Saved data entries
================================

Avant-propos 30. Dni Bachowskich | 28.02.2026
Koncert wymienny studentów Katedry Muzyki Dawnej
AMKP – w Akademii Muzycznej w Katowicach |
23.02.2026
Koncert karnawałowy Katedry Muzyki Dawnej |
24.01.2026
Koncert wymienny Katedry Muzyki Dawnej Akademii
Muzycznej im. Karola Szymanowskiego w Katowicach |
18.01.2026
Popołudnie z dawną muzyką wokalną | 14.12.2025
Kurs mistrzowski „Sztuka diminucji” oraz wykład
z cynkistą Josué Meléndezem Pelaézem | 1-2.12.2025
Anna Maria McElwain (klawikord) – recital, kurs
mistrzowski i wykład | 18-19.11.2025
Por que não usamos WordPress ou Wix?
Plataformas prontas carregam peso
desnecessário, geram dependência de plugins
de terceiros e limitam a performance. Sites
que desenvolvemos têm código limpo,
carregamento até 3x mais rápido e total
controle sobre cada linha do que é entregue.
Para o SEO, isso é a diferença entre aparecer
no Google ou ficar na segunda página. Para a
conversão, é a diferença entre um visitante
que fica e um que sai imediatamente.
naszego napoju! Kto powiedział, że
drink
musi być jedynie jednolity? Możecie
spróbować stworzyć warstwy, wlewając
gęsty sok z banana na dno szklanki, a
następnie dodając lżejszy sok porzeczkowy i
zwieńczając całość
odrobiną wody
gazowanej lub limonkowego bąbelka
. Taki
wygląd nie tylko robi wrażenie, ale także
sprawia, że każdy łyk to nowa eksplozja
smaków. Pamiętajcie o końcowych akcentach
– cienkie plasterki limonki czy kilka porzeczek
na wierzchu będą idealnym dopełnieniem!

================================

_What is required:_ Return the entries exactly through the "Kurs mistrzowski „Sztuka" line.

_Answer area:_
Avant-propos 30. Dni Bachowskich | 28.02.2026
Koncert wymienny studentów Katedry Muzyki Dawnej
AMKP – w Akademii Muzycznej w Katowicach |
23.02.2026
Koncert karnawałowy Katedry Muzyki Dawnej |
24.01.2026
Koncert wymienny Katedry Muzyki Dawnej Akademii
Muzycznej im. Karola Szymanowskiego w Katowicach |
18.01.2026
Popołudnie z dawną muzyką wokalną | 14.12.2025
Kurs mistrzowski „Sztuka diminucji” oraz wykład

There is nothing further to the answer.